(Layout dataset entries)
========================

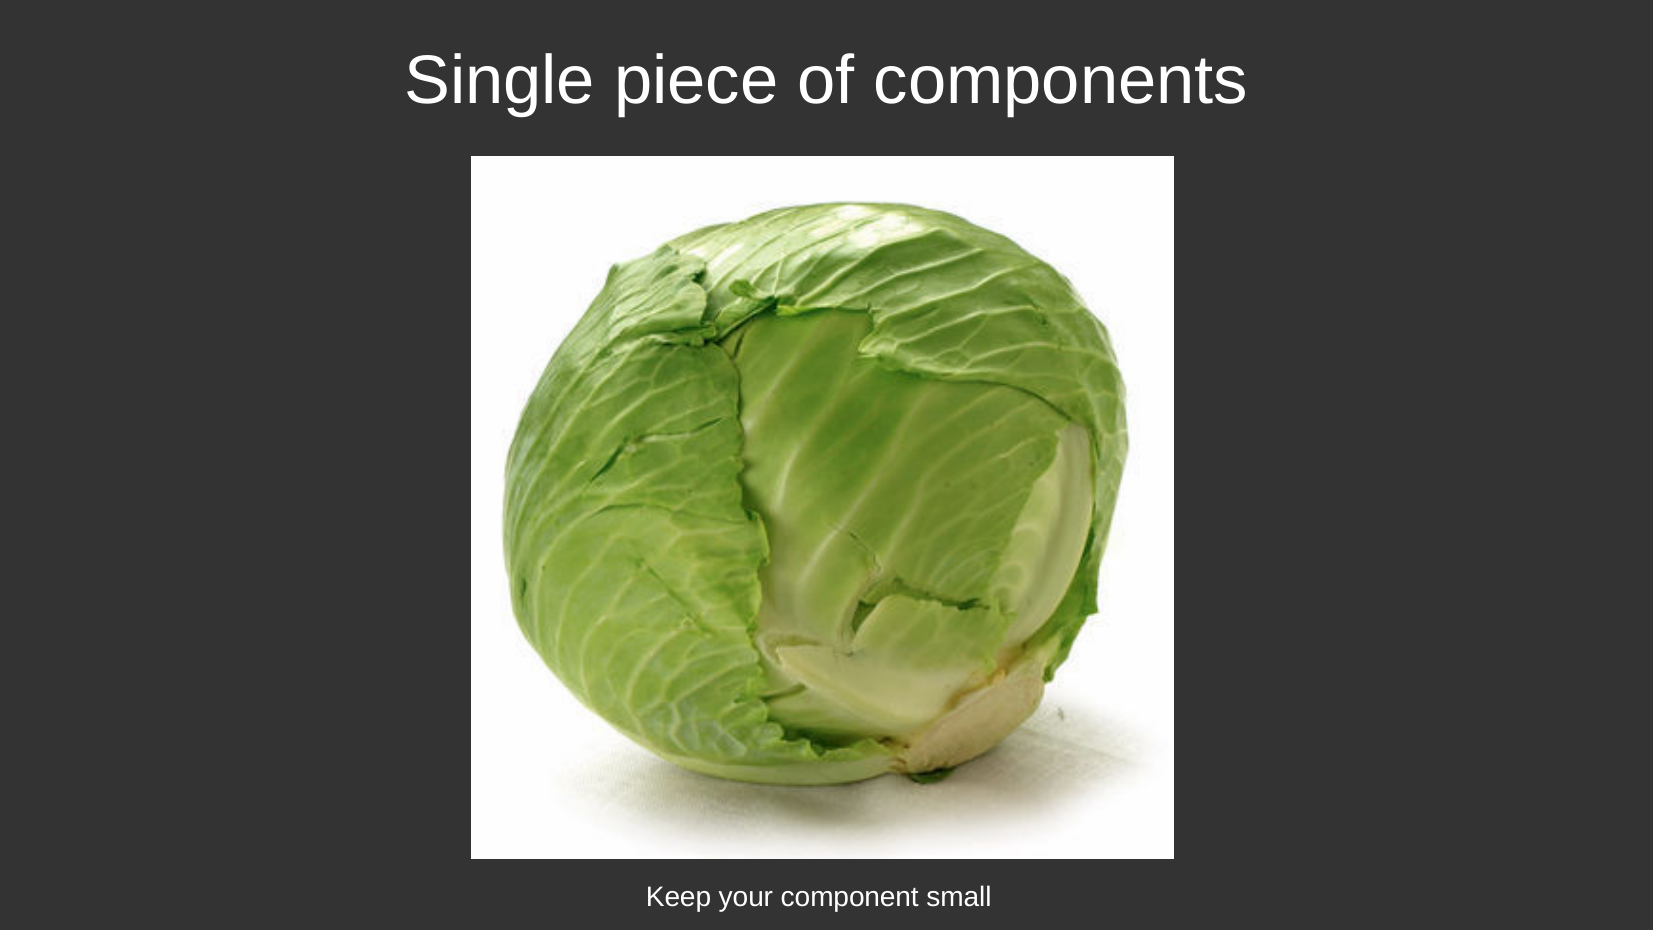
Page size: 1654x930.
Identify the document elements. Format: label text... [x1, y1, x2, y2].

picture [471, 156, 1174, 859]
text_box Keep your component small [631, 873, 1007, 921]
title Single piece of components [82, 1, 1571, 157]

========================

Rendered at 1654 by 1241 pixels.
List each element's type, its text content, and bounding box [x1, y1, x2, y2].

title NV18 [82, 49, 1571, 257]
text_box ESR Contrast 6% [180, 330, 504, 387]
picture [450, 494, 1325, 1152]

========================

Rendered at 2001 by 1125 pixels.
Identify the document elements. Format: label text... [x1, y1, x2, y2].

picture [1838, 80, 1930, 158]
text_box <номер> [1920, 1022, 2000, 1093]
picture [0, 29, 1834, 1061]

========================

THE EXERCISE => Put the rows in the part that opens with the line containing "Rendered at 2001 by 1125 pixels." and closes with the line containing "picture [0, 29, 1834, 1061]" into a two-column CSV headed text and answer, one line per row. Wrap each field in quotes and replace line breaks inside a field with spaces.

RESULT =>
text,answer
"Rendered at 2001 by 1125 pixels. Identify the document elements. Format: label text... [x1, y1, x2, y2].","picture [1838, 80, 1930, 158] text_box <номер> [1920, 1022, 2000, 1093] picture [0, 29, 1834, 1061]"